'''
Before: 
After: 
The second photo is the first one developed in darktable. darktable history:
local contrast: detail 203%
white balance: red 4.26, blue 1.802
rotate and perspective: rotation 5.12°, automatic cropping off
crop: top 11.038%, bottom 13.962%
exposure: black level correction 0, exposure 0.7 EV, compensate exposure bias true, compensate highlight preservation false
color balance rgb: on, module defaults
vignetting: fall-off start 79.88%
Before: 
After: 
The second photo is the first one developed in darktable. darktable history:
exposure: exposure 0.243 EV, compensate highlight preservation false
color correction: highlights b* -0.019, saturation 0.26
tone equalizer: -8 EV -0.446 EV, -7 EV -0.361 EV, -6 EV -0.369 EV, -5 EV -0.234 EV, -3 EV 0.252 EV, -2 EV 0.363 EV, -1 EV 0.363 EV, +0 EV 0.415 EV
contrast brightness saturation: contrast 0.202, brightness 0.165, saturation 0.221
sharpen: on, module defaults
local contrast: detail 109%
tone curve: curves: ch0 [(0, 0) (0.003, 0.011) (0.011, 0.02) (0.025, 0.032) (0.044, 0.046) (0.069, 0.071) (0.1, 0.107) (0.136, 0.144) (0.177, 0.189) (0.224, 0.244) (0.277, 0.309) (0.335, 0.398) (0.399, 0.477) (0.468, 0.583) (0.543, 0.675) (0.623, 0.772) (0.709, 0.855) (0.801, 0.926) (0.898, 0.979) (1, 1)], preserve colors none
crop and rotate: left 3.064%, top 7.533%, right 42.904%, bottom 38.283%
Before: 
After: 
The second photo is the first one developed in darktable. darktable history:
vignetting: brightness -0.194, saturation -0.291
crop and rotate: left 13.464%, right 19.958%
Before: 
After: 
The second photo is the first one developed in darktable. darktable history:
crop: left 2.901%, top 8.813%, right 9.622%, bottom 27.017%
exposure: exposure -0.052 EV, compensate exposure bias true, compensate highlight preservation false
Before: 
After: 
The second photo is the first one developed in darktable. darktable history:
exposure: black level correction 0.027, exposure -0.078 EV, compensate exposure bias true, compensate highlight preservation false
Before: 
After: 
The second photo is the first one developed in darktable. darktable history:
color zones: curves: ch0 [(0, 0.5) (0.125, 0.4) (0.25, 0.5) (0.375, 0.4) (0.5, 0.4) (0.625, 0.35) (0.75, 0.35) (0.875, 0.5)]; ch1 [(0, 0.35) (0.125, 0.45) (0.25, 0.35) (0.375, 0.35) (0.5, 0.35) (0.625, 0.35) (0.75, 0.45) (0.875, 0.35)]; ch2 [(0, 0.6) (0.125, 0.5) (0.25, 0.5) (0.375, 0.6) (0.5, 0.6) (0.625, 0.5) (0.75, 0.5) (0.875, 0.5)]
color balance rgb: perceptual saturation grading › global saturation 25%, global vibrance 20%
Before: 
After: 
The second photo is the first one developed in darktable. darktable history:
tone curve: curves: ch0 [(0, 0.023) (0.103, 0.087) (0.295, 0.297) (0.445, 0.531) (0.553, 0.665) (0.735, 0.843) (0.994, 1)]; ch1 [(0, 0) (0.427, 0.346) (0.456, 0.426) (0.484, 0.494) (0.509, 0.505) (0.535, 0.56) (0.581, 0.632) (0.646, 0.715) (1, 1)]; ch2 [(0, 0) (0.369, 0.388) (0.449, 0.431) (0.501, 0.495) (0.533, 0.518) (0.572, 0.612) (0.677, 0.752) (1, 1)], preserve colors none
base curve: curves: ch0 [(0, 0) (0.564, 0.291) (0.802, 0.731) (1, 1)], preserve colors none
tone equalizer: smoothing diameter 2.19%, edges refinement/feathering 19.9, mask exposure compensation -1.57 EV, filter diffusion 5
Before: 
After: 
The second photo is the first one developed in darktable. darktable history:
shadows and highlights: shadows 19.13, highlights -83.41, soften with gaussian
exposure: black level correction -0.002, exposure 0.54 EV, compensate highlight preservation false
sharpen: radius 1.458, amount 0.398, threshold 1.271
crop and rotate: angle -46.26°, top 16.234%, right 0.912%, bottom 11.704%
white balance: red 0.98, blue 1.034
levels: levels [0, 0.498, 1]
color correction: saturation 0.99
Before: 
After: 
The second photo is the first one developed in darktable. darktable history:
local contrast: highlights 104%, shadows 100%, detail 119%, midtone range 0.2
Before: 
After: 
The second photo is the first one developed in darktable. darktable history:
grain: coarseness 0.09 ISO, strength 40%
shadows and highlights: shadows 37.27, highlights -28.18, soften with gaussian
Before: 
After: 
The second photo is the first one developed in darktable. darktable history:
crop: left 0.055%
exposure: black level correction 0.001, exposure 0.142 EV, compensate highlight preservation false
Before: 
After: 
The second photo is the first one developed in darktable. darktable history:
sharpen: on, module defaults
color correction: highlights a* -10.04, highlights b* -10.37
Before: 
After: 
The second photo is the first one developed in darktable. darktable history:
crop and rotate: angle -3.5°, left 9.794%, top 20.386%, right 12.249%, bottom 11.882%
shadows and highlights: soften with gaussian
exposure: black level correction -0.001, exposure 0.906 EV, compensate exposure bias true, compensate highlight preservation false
'''
--- REQUIRED WORK ---
Quote the items above, starting with their first line and going on through the line that contains "crop: top 11.038%, bottom 13.962%".

--- WRITTEN RESPONSE ---
Before: 
After: 
The second photo is the first one developed in darktable. darktable history:
local contrast: detail 203%
white balance: red 4.26, blue 1.802
rotate and perspective: rotation 5.12°, automatic cropping off
crop: top 11.038%, bottom 13.962%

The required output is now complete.